Town officials appointed Ron Campurciani as interim chief during Williams’ forced hiatus.
After making changes to the MPD’s command structure and making personnel changes in those positions, Campurciani was hired as chief in mid-December.
2. I-SS board decides against extending superintendent’s contract;
deputy superintendent announces retirement afterward
Iredell-Statesville Schools Superintendent Brady Johnson announced in October that his tenure leading the school district would end on June 30, 2020. Johnson, a former North Carolina Superintendent of the Year and Greater Statesville Chamber of Commerce Citizen of the Year who has worked for the district for 40 years, was not offered a contract extension by the school board.
Following Johnson’s announcement, Deputy Superintendent Melanie Taylor notified the district that she would retire in February 2020, citing partisan politics among the reasons for her departure.
The school board decided not to contract with a national search firm to assist in the hiring of Johnson’s replacement, leading to speculation that the board already new who it would hire.
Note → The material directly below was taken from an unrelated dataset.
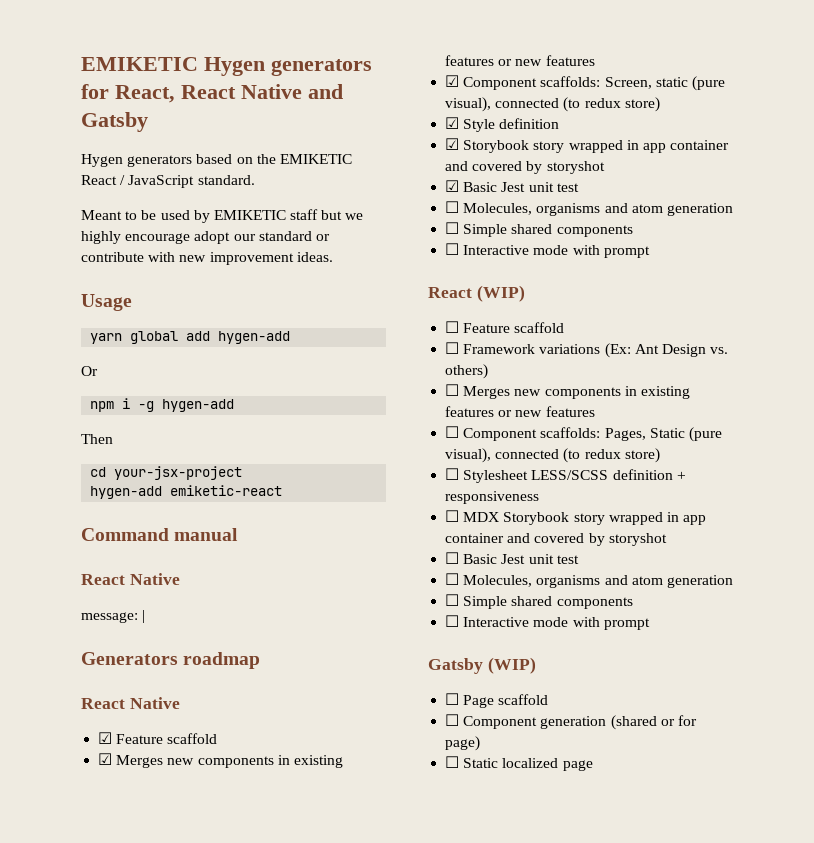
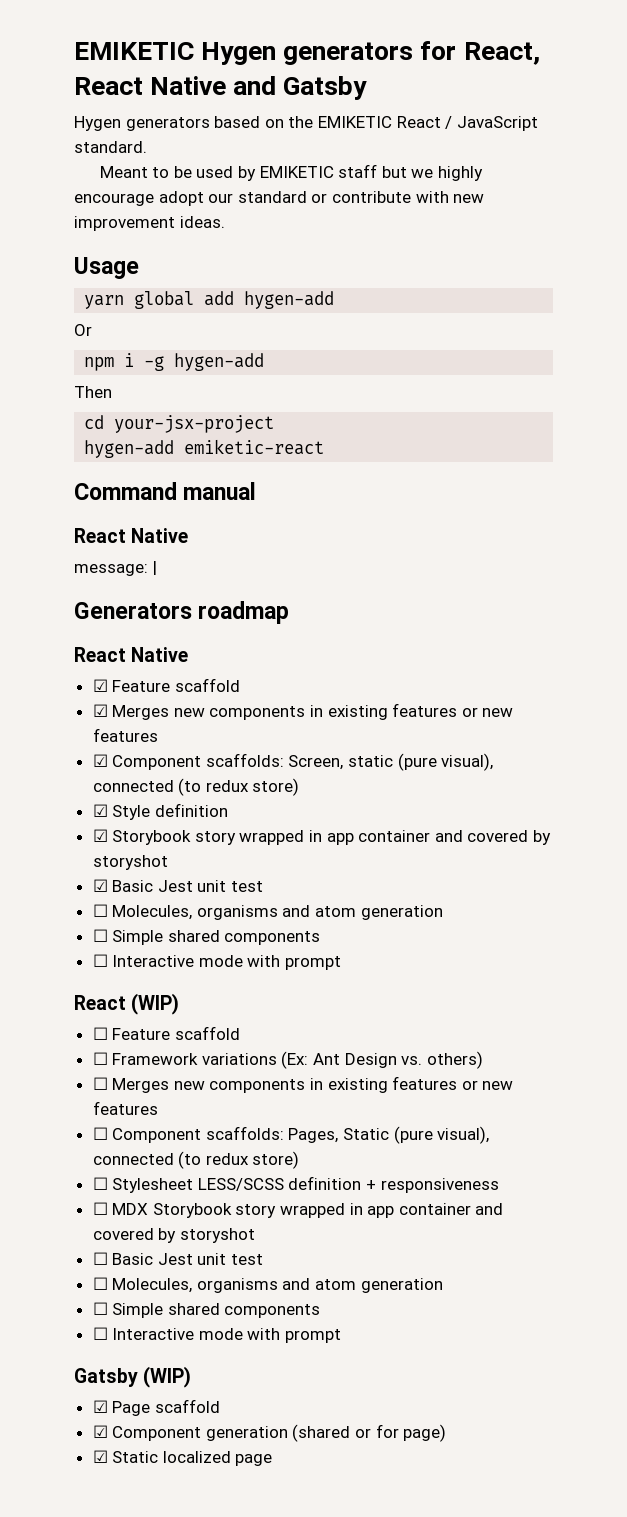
[445,693,460,705] ☐ -> [92,1400,108,1413] ☑
[445,714,460,726] ☐ -> [92,1425,108,1438] ☑
[445,756,460,768] ☐ -> [92,1450,108,1463] ☑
Board members claimed those rumors were untrue.
1. Mooresville police officer murdered during traffic stop
MPD K-9 Officer Jordan Sheldon was tragically shot and killed after conducting a vehicle stop on West Plaza Drive on Saturday, May 4. The 28-year-old man who murdered Officer Sheldon killed himself at an apartment complex two miles away after fleeing the crime scene.
Officer Sheldon’s death devastated the MPD and the community, which rallied during the days and weeks that followed to show its support for law enforcement personnel.